How My Baby Healed Me

by ParentCo. December 03, 2016

Women with New born in her arms

Experienced mothers told me that motherhood can change you, your marriage, your priorities, and your body – for good and bad. They warned me I would be tired. They warned me I would worry. They told me I would love this precious creature that I grew inside me for almost 10 months more than anything.

What they didn’t tell me was how becoming a mom would heal me, repair my soul, and make me stronger than ever before.

I always assumed I would be a mother, just like my mom and the generations before. I knew becoming a mom was like growing breasts. It’s going to happen eventually, but I didn’t know when.

Friend’s and older sibling’s kid’s birthday parties didn’t inspire any tug at my baby heartstrings. Actually, they had the opposite effect when I was in my early 20s and newly married. Yes, most of the babies looked cute – when they weren’t screaming or drooling or smelling bad or wiping sticky fingers on me. But I left those parties as soon as I politely could, and with a migraine, thinking, I’m so not ready for that.

My uterus felt zero pangs of longing. Zero. Thankfully my husband was on the same page.

And then it happened to us. One sunny summer morning, my husband and I were enjoying pancakes and lattes at a little neighborhood café. We noticed an infant sleeping peacefully in a baby carrier next to our table. We looked at each other and smiled.

“Let’s have a baby,” he said. I felt a mix of terror and excitement at the prospect of growing a person inside me. I was 24.

“Don’t think about it, just have fun trying to make babies,” said one well-meaning friend as she rocked and soothed her 6-month-old side to side against her chest after I told her it hadn’t happened yet. Each month that I peed on the narrow white plastic stick but didn’t see a plus sign made me want what my body was denying me even more.

After almost a year of trying, I finally got pregnant.

My husband and I agreed we didn’t want to know the sex until the baby was born. But at the requisite 20-week ultrasound, the baby’s sex was obvious. “What’s that?” I asked, pointing to a blurry white shape on the screen. “That,” said the doctor, “is his penis.”

A boy. I was having a boy. I would name him after my father, whose death left me sad and adrift when I was 17. We would have a beautiful baby boy to carry his name.
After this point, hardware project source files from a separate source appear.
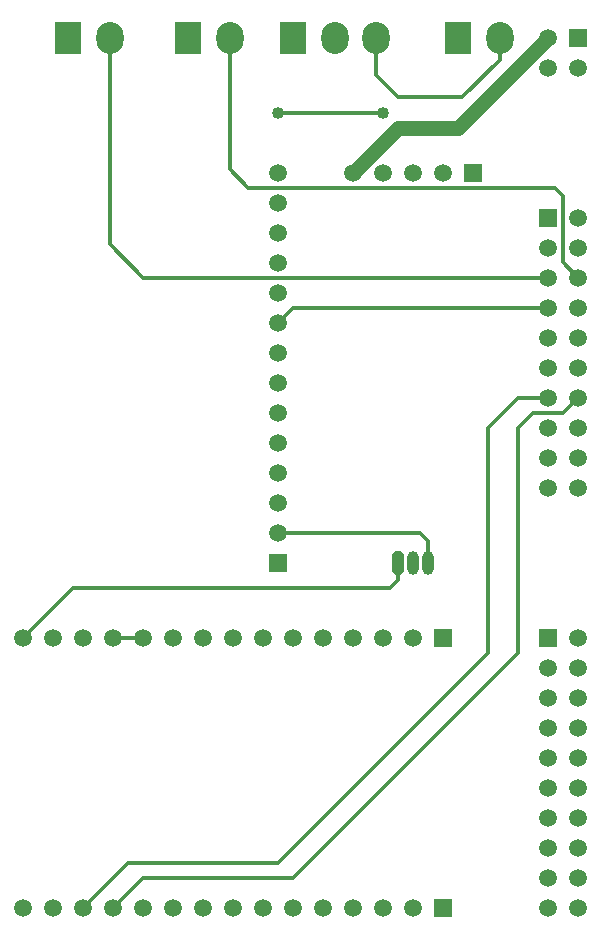
<source format=gbr>
G04 DipTrace 3.3.1.3*
G04 Top.gbr*
%MOIN*%
G04 #@! TF.FileFunction,Copper,L1,Top*
G04 #@! TF.Part,Single*
%AMOUTLINE0*
4,1,8,
-0.019685,-0.029528,
-0.009843,-0.03937,
0.009843,-0.03937,
0.019685,-0.029528,
0.019685,0.029528,
0.009843,0.03937,
-0.009843,0.03937,
-0.019685,0.029528,
-0.019685,-0.029528,
0*%
G04 #@! TA.AperFunction,Conductor*
%ADD13C,0.05*%
%ADD14C,0.012992*%
G04 #@! TA.AperFunction,ComponentPad*
%ADD15R,0.059055X0.059055*%
%ADD16C,0.059055*%
%ADD17R,0.090551X0.106299*%
%ADD18O,0.090551X0.106299*%
%ADD19O,0.03937X0.07874*%
G04 #@! TA.AperFunction,ViaPad*
%ADD20C,0.04*%
G04 #@! TA.AperFunction,ComponentPad*
%ADD39OUTLINE0*%
%FSLAX26Y26*%
G04*
G70*
G90*
G75*
G01*
G04 Top*
%LPD*%
X1743700Y2943700D2*
D13*
X1893700Y3093700D1*
X2093700D1*
X2393700Y3393700D1*
X2231495D2*
D14*
Y3321062D1*
X2105511Y3195078D1*
X1892322D1*
X1819291Y3268109D1*
Y3393700D1*
X1493700Y3143700D2*
X1843700D1*
X1993700Y1643700D2*
Y1717716D1*
X1967716Y1743700D1*
X1493700D1*
X1893700Y1643700D2*
Y1584842D1*
X1867716Y1558857D1*
X808857D1*
X643700Y1393700D1*
X931495Y3393700D2*
Y2705905D1*
X1043700Y2593700D1*
X2393700D1*
X2493700D2*
X2442716Y2644684D1*
Y2866731D1*
X2415747Y2893700D1*
X1393700D1*
X1331495Y2955905D1*
Y3393700D1*
X943700Y493700D2*
X1043700Y593700D1*
X1543700D1*
X2293700Y1343700D1*
Y2093700D1*
X2343700Y2143700D1*
X2443700D1*
X2493700Y2193700D1*
X1493700Y2443700D2*
X1543700Y2493700D1*
X2393700D1*
X843700Y493700D2*
X993700Y643700D1*
X1493700D1*
X2193700Y1343700D1*
Y2093700D1*
X2293700Y2193700D1*
X2393700D1*
X1043700Y1393700D2*
X943700D1*
D20*
X1493700Y3143700D3*
X1843700D3*
D3*
D15*
X2393700Y1393700D3*
D16*
X2493700D3*
X2393700Y1293700D3*
X2493700D3*
X2393700Y1193700D3*
X2493700D3*
X2393700Y1093700D3*
X2493700D3*
X2393700Y993700D3*
X2493700D3*
X2393700Y893700D3*
X2493700D3*
X2393700Y793700D3*
X2493700D3*
X2393700Y693700D3*
X2493700D3*
X2393700Y593700D3*
X2493700D3*
X2393700Y493700D3*
X2493700D3*
D15*
X2393700Y2793700D3*
D16*
X2493700D3*
X2393700Y2693700D3*
X2493700D3*
X2393700Y2593700D3*
X2493700D3*
X2393700Y2493700D3*
X2493700D3*
X2393700Y2393700D3*
X2493700D3*
X2393700Y2293700D3*
X2493700D3*
X2393700Y2193700D3*
X2493700D3*
X2393700Y2093700D3*
X2493700D3*
X2393700Y1993700D3*
X2493700D3*
X2393700Y1893700D3*
X2493700D3*
D15*
Y3393700D3*
D16*
Y3293700D3*
X2393700Y3393700D3*
Y3293700D3*
D15*
X2143700Y2943700D3*
D16*
X2043700D3*
X1943700D3*
X1843700D3*
X1743700D3*
D17*
X2093700Y3393700D3*
D18*
X2231495D3*
D15*
X1493700Y1643700D3*
D16*
Y1743700D3*
Y1843700D3*
Y1943700D3*
Y2043700D3*
Y2143700D3*
Y2243700D3*
Y2343700D3*
Y2443700D3*
Y2543700D3*
Y2643700D3*
Y2743700D3*
Y2843700D3*
Y2943700D3*
D17*
X793700Y3393700D3*
D18*
X931495D3*
D17*
X1193700D3*
D18*
X1331495D3*
D39*
X1893700Y1643700D3*
D19*
X1943700D3*
X1993700D3*
D15*
X2043700Y493700D3*
D16*
X1943700D3*
X1843700D3*
X1743700D3*
X1643700D3*
X1543700D3*
X1443700D3*
X1343700D3*
X1243700D3*
X1143700D3*
X1043700D3*
X943700D3*
X843700D3*
X743700D3*
X643700D3*
D15*
X2043700Y1393700D3*
D16*
X1943700D3*
X1843700D3*
X1743700D3*
X1643700D3*
X1543700D3*
X1443700D3*
X1343700D3*
X1243700D3*
X1143700D3*
X1043700D3*
X943700D3*
X843700D3*
X743700D3*
X643700D3*
D17*
X1543700Y3393700D3*
D18*
X1681495D3*
X1819291D3*
M02*

</source>
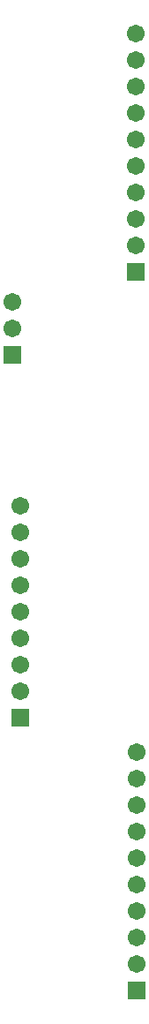
<source format=gbs>
%FSTAX23Y23*%
%MOIN*%
%SFA1B1*%

%IPPOS*%
%ADD12C,0.067060*%
%ADD13R,0.067060X0.067060*%
%LNpcb2-1*%
%LPD*%
G54D12*
X01635Y04056D03*
Y04756D03*
Y04656D03*
Y04556D03*
Y04456D03*
Y04356D03*
Y04256D03*
Y04156D03*
Y03956D03*
X0164Y0134D03*
Y0204D03*
Y0194D03*
Y0184D03*
Y0174D03*
Y0164D03*
Y0154D03*
Y0144D03*
Y0124D03*
X012Y0237D03*
Y0247D03*
Y0257D03*
Y0267D03*
Y0277D03*
Y0287D03*
Y0297D03*
Y0227D03*
X0117Y0364D03*
Y0374D03*
G54D13*
X01635Y03856D03*
X0164Y0114D03*
X012Y0217D03*
X0117Y0354D03*
M02*
</source>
My husband beamed. He couldn’t wait to share the news with his parents. But, alone in my car on the drive home from the doctor’s office, I pulled over to the side of the road and cried. My father would never meet his grandson, adding again to the growing list of milestones he had missed.

I relished every pound I gained, carefully choosing every bite that crossed my lips, and marveled at the life growing inside me with every kick. But it was his first breath that began healing my broken heart. His sweet baby scent and dewy soft skin was completely intoxicating.

I carried my precious son everywhere and never wanted to put him down. Never did I think I could love so deeply, or be so happy, again.

The emptiness inside me began to fill with each day, each smile, each gentle coo, each time his little hands reached for me. Yes, there were times I was too exhausted to feel anything but frustration during the late night feedings or the countless middle-of-the-night diaper changes.

But I had changed. No longer were my needs the most important. No longer was life just about me. I was a mom now. And I was whole.